Wedding Favours for the Turtles
On their wedding day, Marion Killey & her groom donated to the KTTC in lieu of giving out party favours to guests. The couple's family have a long history of trying to help and rehabilitate injured animals. They decided that investing in the care of the turtles was the best way to thank their guests for helping them celebrate on their union. Their guests loved the complimentary bumper stickers and turtle information cards that the KTTC provided for the table settings.
KCVI Students raise $455!
This past autumn, two high school students from Kingston, Ontario contacted us asking to see if their Environmental Science Club could help fundraise for the KTTC. Emily & Taylor raised $75 at a silent auction, $135 at a bake sale, and solicited an additional $250 donation from the club to add to the pot. The students also did a presentation about the KTTC and their fundraising efforts for their classmates.
Freezer for the Centre
The turtle centre gives a big thumbs up to Donna Dummitt of Havelock for donating a freezer to the centre. Thanks to Lori Dunn, Todd Starr, and Nelson Matthews for moving it from Havelock to the Centre in Peterborough!
Donations over $1000!
o Beryl Carstairs
o Islay McGlynn
o TransCanada Corporation matched a $1000 donation made by Murray Samuel
The KTTC has received phenomenal support from existing and new partners in the past year:
o Seneca College, who allowed Dr. Carstairs to treat turtles at the college last summer free of charge.
o Many students from the Seneca Vet Technician program have also been a great help – some even spent their Christmas vacation sampling blood at the Centre.
o Toronto Wildlife Centre
o Dr. Kristy Hiltz and Sherbrook Heights Animal Hospital
o Bowmanville Veterinary Clinic
o Cavan Hills Vet Clinic
o Paulmac's Pet Food store in Port Perry
o Lakefield Animal Hospital
Cheers to CDMV for supplying veterinary supplies at a reduced rate!
Our Generous Grantors
The KTTC gratefully acknowledges the support of the following businesses and foundations for their generous support of our work!
Amount: $500 of in-kind donations
Hagen Limited has generously offered to donate $500 worth of equipment, such as UV lights and filters.
Metro Toronto Zoo
A lot has changed since the centre printed its brochures in 2004. Thanks to the Metro Toronto Zoo the centre will be able to design and print new
brochures with updated information!
Ontario Trillium Foundation
Volunteer-run since the very beginning, the KTTC is proud to announce that our first employee will be a volunteer coordinator! The Ontario Trillium Foundation has generously granted us funds to hire a staff person to coordinate volunteers & education efforts at the centre. A part of the grant will also be further develop our outreach programs.
Shell Environmental Fund
Thanks to the generosity of the Shell Environmental Fund the KTTC has been able to purchase our own diagnostic and surgical equipment, including: doppler, surgical instruments, ambigbag, and endotracheal tubes. Acquiring our own laboratory and diagnostic equipment means that we can do more diagnosis and treatment in-house. Not only does this result in more training opportunities for animal are professionals, but it is also less stressful to the animals as it reduces the need to transfer them to other clinics for diagnosis and treatment.

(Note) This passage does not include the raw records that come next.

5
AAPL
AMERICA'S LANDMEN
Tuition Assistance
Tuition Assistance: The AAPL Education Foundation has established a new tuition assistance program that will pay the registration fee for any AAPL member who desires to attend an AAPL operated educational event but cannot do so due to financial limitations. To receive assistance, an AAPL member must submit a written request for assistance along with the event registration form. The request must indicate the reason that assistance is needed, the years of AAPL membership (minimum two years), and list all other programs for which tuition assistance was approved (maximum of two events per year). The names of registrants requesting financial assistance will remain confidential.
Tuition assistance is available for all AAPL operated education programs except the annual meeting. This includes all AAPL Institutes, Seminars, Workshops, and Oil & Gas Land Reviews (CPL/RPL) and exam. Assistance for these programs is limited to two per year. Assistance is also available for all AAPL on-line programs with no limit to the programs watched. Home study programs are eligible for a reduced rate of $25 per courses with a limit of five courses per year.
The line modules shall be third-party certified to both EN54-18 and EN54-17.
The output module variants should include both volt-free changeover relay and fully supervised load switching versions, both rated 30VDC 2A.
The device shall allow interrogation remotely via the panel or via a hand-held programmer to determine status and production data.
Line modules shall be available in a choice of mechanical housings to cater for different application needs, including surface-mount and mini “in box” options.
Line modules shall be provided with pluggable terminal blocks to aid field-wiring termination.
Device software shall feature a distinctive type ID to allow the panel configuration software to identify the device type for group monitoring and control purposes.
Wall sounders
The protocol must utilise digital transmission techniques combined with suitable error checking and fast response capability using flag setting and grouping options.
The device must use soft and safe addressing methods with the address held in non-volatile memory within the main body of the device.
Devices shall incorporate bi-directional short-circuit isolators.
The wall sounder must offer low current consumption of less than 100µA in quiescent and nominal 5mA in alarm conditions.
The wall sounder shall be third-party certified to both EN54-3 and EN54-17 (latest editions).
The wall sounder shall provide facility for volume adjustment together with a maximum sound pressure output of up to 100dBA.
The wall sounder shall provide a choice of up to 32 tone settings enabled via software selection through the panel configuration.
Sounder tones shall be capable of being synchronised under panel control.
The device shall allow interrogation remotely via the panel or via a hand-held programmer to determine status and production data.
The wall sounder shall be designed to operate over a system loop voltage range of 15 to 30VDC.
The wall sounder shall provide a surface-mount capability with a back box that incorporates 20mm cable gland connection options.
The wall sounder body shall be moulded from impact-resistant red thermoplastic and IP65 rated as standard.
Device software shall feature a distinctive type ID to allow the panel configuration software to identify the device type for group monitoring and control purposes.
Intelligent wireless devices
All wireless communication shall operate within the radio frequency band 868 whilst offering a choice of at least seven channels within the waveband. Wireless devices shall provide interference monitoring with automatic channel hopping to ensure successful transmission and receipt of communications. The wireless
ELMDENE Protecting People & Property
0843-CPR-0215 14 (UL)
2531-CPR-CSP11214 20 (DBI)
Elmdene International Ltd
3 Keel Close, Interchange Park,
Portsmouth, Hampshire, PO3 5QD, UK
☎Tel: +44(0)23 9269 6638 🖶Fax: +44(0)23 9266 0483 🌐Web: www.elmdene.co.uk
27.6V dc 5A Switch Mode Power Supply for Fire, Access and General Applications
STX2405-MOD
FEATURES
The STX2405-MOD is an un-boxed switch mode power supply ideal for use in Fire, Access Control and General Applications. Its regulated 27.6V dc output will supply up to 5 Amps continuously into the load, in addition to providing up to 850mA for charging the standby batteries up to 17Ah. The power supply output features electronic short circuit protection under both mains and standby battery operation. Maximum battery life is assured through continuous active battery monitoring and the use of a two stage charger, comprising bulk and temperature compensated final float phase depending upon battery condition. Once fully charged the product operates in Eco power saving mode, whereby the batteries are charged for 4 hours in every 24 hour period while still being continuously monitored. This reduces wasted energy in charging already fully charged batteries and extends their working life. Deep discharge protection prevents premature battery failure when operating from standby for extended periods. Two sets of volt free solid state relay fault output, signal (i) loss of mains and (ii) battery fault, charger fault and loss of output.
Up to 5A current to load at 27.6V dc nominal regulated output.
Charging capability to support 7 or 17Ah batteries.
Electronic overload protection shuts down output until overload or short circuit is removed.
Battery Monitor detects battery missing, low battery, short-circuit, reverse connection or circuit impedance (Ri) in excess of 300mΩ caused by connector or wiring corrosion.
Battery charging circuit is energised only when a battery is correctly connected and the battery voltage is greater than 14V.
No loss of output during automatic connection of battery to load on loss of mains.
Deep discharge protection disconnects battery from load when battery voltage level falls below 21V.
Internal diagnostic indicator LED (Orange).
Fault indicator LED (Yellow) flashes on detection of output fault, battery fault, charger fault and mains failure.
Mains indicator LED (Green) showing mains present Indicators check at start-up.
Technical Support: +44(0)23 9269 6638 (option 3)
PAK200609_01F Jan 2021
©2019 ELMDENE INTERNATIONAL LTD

TD Friends of Environment Foundation
3 grants totalling: $15,000
TD Friends of the Environment have been friends to the KTTC since the very beginning, providing numerous grants over the years. Over the past year they have provided us with three grants which have allowed us to buy food, medicine, UV lights and filters for the turtles.
Riverview Park and Zoo
Amount: $2,000 - 4,000
(plus frozen fish!)
One of the original founders of the KTTC, they have served as a drop-off location since the very beginning. They continue to provide support such as managing our membership list. They are continuing their support with additional funds for food and an in-kind donation of frozen fish to feed the turtles!